Cheek fillers aren’t as commonplace as lip injections, tummy tucks, or breast augmentations, but that could be about to change.
Facial fillers make up the fastest-growing segment of minimally-invasive cosmetic procedures. More than 2.6 million treatments were performed last year, according to the American Society of Plastic Surgery. So they’re already widely accepted.
But, for the most part, the cheeks have been excluded from that movement—until recently. Plastic surgeons have long considered the cheekbones to be the most underappreciated feature on the face, and perhaps the entire body. When you realize just how much of the face’s surface area they comprise, not to mention the fact that they’re the heart of the face’s bone structure, a subtle tweak can completely change the face’s architecture.
That sentiment finally seems to be gaining traction as more and more get comfortable with facial fillers. So, how do they work? Read on.

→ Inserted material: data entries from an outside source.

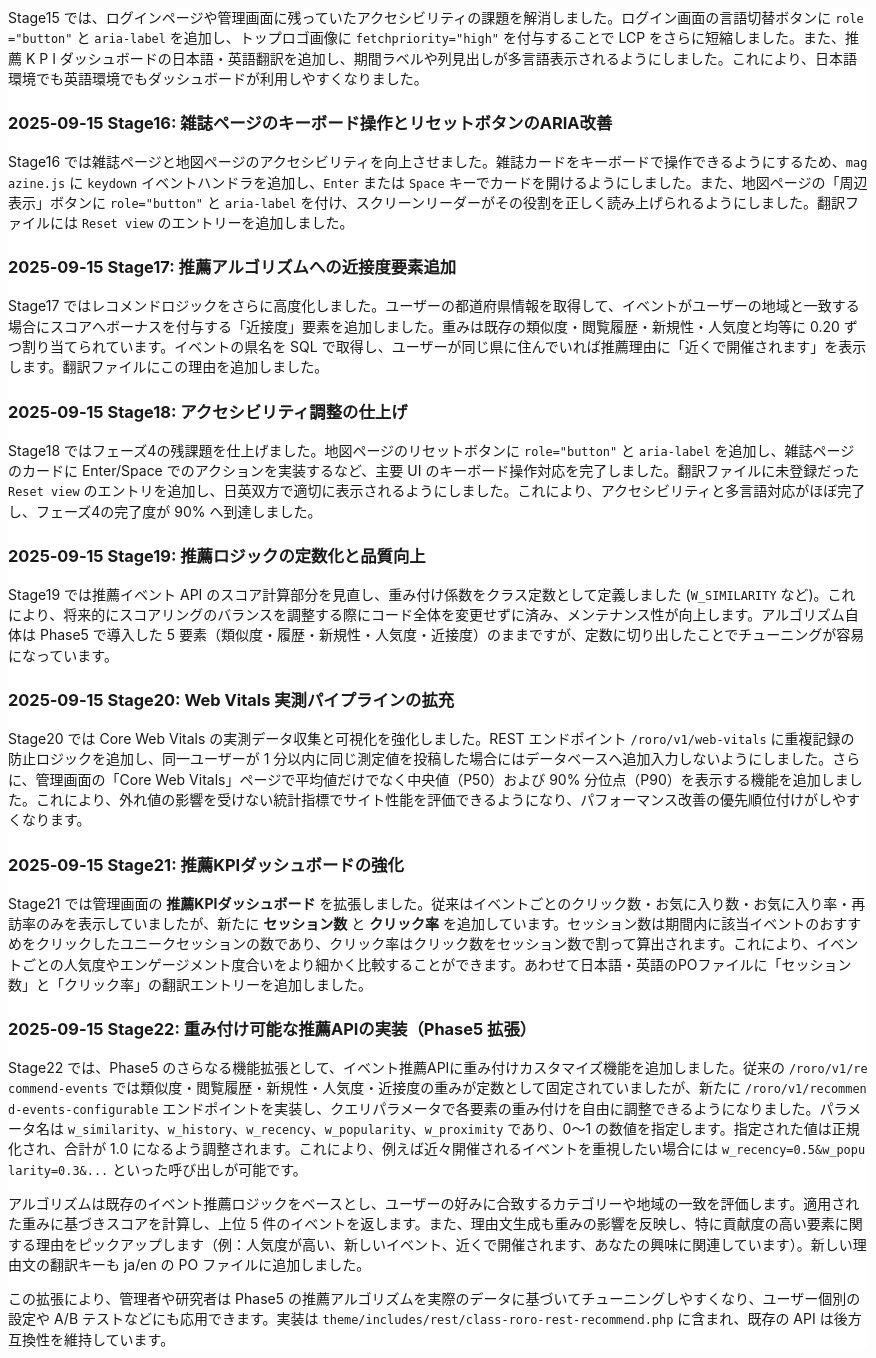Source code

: Stage15 では、ログインページや管理画面に残っていたアクセシビリティの課題を解消しました。ログイン画面の言語切替ボタンに `role="button"` と `aria-label` を追加し、トップロゴ画像に `fetchpriority="high"` を付与することで LCP をさらに短縮しました。また、推薦 K P I ダッシュボードの日本語・英語翻訳を追加し、期間ラベルや列見出しが多言語表示されるようにしました。これにより、日本語環境でも英語環境でもダッシュボードが利用しやすくなりました。

### 2025‑09‑15 Stage16: 雑誌ページのキーボード操作とリセットボタンのARIA改善

Stage16 では雑誌ページと地図ページのアクセシビリティを向上させました。雑誌カードをキーボードで操作できるようにするため、`magazine.js` に `keydown` イベントハンドラを追加し、`Enter` または `Space` キーでカードを開けるようにしました。また、地図ページの「周辺表示」ボタンに `role="button"` と `aria-label` を付け、スクリーンリーダーがその役割を正しく読み上げられるようにしました。翻訳ファイルには `Reset view` のエントリーを追加しました。

### 2025‑09‑15 Stage17: 推薦アルゴリズムへの近接度要素追加

Stage17 ではレコメンドロジックをさらに高度化しました。ユーザーの都道府県情報を取得して、イベントがユーザーの地域と一致する場合にスコアへボーナスを付与する「近接度」要素を追加しました。重みは既存の類似度・閲覧履歴・新規性・人気度と均等に 0.20 ずつ割り当てられています。イベントの県名を SQL で取得し、ユーザーが同じ県に住んでいれば推薦理由に「近くで開催されます」を表示します。翻訳ファイルにこの理由を追加しました。

### 2025‑09‑15 Stage18: アクセシビリティ調整の仕上げ

Stage18 ではフェーズ4の残課題を仕上げました。地図ページのリセットボタンに `role="button"` と `aria-label` を追加し、雑誌ページのカードに Enter/Space でのアクションを実装するなど、主要 UI のキーボード操作対応を完了しました。翻訳ファイルに未登録だった `Reset view` のエントリを追加し、日英双方で適切に表示されるようにしました。これにより、アクセシビリティと多言語対応がほぼ完了し、フェーズ4の完了度が 90% へ到達しました。

### 2025‑09‑15 Stage19: 推薦ロジックの定数化と品質向上

Stage19 では推薦イベント API のスコア計算部分を見直し、重み付け係数をクラス定数として定義しました (`W_SIMILARITY` など)。これにより、将来的にスコアリングのバランスを調整する際にコード全体を変更せずに済み、メンテナンス性が向上します。アルゴリズム自体は Phase5 で導入した 5 要素（類似度・履歴・新規性・人気度・近接度）のままですが、定数に切り出したことでチューニングが容易になっています。

### 2025‑09‑15 Stage20: Web Vitals 実測パイプラインの拡充

Stage20 では Core Web Vitals の実測データ収集と可視化を強化しました。REST エンドポイント `/roro/v1/web-vitals` に重複記録の防止ロジックを追加し、同一ユーザーが 1 分以内に同じ測定値を投稿した場合にはデータベースへ追加入力しないようにしました。さらに、管理画面の「Core Web Vitals」ページで平均値だけでなく中央値（P50）および 90% 分位点（P90）を表示する機能を追加しました。これにより、外れ値の影響を受けない統計指標でサイト性能を評価できるようになり、パフォーマンス改善の優先順位付けがしやすくなります。

### 2025‑09‑15 Stage21: 推薦KPIダッシュボードの強化

Stage21 では管理画面の **推薦KPIダッシュボード** を拡張しました。従来はイベントごとのクリック数・お気に入り数・お気に入り率・再訪率のみを表示していましたが、新たに **セッション数** と **クリック率** を追加しています。セッション数は期間内に該当イベントのおすすめをクリックしたユニークセッションの数であり、クリック率はクリック数をセッション数で割って算出されます。これにより、イベントごとの人気度やエンゲージメント度合いをより細かく比較することができます。あわせて日本語・英語のPOファイルに「セッション数」と「クリック率」の翻訳エントリーを追加しました。

### 2025‑09‑15 Stage22: 重み付け可能な推薦APIの実装（Phase5 拡張）

Stage22 では、Phase5 のさらなる機能拡張として、イベント推薦APIに重み付けカスタマイズ機能を追加しました。従来の `/roro/v1/recommend-events` では類似度・閲覧履歴・新規性・人気度・近接度の重みが定数として固定されていましたが、新たに `/roro/v1/recommend-events-configurable` エンドポイントを実装し、クエリパラメータで各要素の重み付けを自由に調整できるようになりました。パラメータ名は `w_similarity`、`w_history`、`w_recency`、`w_popularity`、`w_proximity` であり、0〜1 の数値を指定します。指定された値は正規化され、合計が 1.0 になるよう調整されます。これにより、例えば近々開催されるイベントを重視したい場合には `w_recency=0.5&w_popularity=0.3&...` といった呼び出しが可能です。

アルゴリズムは既存のイベント推薦ロジックをベースとし、ユーザーの好みに合致するカテゴリーや地域の一致を評価します。適用された重みに基づきスコアを計算し、上位 5 件のイベントを返します。また、理由文生成も重みの影響を反映し、特に貢献度の高い要素に関する理由をピックアップします（例：人気度が高い、新しいイベント、近くで開催されます、あなたの興味に関連しています）。新しい理由文の翻訳キーも ja/en の PO ファイルに追加しました。

この拡張により、管理者や研究者は Phase5 の推薦アルゴリズムを実際のデータに基づいてチューニングしやすくなり、ユーザー個別の設定や A/B テストなどにも応用できます。実装は `theme/includes/rest/class-roro-rest-recommend.php` に含まれ、既存の API は後方互換性を維持しています。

It’s a highly customizable
A high-viscosity hyaluronic acid gel—Juvéderm Voluma is a popular choice— is used to temporarily plump and fill cheekbones that have lost volume due to age, or to create better symmetry. (The human face is naturally asymmetrical, though it’s hard to detect with the naked eye.)

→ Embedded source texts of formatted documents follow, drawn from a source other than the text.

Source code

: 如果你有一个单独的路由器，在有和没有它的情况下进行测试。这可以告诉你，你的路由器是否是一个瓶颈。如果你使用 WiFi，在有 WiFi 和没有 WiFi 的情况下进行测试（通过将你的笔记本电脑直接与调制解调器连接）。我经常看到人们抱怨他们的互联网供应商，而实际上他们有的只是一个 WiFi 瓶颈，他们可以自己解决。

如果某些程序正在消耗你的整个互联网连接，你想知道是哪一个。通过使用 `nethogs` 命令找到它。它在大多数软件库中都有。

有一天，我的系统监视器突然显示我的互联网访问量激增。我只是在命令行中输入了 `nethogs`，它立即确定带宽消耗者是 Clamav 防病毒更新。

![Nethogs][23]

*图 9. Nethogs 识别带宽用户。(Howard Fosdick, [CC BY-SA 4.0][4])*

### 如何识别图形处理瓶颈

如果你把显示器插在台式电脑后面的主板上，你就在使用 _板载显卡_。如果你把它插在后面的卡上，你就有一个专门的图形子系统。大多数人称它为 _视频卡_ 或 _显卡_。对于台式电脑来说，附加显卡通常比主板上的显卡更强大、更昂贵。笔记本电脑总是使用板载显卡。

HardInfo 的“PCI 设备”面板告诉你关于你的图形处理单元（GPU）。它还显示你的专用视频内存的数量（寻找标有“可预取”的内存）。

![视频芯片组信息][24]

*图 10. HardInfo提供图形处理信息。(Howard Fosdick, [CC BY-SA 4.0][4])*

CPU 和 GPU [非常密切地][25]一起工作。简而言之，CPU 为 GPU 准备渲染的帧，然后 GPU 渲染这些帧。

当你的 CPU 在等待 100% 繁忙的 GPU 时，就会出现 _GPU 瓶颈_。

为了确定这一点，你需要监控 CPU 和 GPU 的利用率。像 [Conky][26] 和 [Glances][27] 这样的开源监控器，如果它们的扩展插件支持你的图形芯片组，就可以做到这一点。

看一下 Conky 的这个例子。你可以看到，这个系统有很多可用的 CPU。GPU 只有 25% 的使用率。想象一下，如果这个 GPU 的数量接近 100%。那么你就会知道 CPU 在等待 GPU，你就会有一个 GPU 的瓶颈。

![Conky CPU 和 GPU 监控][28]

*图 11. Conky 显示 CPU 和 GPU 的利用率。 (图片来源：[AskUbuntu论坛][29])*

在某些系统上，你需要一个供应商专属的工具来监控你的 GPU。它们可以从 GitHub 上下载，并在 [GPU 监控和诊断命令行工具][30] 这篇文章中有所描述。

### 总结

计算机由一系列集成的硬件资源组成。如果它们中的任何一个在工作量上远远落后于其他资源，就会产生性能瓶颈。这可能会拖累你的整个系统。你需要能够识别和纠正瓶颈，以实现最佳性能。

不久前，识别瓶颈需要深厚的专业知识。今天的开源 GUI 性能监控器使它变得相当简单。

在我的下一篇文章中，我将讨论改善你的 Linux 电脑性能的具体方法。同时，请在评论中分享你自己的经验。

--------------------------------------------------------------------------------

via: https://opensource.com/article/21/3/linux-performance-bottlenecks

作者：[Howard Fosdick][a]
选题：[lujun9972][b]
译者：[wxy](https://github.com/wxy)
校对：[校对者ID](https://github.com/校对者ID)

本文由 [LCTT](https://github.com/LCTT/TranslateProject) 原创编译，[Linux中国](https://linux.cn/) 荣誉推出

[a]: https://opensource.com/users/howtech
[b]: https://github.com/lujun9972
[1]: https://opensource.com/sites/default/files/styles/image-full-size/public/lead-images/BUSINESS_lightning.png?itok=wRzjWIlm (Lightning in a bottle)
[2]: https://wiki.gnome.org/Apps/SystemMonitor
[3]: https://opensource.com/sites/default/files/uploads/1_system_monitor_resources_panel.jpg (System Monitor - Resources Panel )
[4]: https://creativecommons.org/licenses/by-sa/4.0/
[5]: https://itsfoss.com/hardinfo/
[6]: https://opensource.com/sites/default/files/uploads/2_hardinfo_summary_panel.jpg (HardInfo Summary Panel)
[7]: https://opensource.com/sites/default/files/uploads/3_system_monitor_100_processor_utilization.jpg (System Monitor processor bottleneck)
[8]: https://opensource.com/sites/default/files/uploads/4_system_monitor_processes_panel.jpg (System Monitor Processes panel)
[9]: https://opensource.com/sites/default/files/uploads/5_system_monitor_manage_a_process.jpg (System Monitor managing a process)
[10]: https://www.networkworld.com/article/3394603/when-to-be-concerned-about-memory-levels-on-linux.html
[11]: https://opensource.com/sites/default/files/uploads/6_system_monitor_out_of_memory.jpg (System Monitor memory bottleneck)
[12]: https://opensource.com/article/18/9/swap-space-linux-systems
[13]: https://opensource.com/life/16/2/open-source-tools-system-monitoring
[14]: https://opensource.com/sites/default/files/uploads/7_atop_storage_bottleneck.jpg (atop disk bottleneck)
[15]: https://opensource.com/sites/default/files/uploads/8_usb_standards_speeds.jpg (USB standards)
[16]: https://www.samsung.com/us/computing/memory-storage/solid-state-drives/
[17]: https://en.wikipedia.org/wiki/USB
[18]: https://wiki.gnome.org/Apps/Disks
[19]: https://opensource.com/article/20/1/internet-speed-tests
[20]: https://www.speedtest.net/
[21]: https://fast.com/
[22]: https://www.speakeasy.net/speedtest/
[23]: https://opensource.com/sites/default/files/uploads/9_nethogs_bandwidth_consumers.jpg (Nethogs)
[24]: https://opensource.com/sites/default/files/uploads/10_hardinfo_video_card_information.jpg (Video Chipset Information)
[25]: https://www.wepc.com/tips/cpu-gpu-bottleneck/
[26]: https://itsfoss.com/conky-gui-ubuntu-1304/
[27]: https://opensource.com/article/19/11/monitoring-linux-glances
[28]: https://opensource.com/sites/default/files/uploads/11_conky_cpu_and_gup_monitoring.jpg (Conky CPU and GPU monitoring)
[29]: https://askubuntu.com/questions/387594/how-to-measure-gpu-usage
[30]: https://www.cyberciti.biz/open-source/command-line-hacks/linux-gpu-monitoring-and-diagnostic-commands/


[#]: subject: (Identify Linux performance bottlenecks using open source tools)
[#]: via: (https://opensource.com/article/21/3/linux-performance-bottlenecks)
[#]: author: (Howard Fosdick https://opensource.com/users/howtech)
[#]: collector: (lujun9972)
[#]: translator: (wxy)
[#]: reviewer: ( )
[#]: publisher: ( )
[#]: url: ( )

With the right placement—because so much depends on the placement of the injections, it’s critical to seek out a plastic surgeon who’s not only board-certified but who also has an artist’s eye and skill—the filler will help lift and elevate the middle of the face, all while creating a softer, more youthful appearance for the upper portion of the face.
It’s a highly customizable procedure. The aim is really to accentuate the individual’s own facial beauty, not to create some version of universally ideal cheekbones. Someone with a thin face may want plumper cheeks. While someone with a round face may prefer a more angular look.
You’ll discuss your goals with your plastic surgeon. At which point, they’ll take careful measurements of your face to determine just how much filler you’ll need. It’ll take a few minutes for the topical numbing cream to take effect. And the injections themselves should take five to 10 minutes.
How long the filler will last varies from person to person because individual metabolic rates play a big part in it. But it generally takes between a year and a year-and-a-half for it to completely dissolve.
For those who prefer their new look over their natural appearance, you can add more filler after nine or 10 months, which will maintain the same level of structure.
There’s likely to be some mild swelling for a couple of days after the injections, but the recovery, otherwise, is virtually nonexistent. Even more, the results are immediate. Your features will look sharper, but the change will be subtle enough that no one could pinpoint the difference unless you point it out.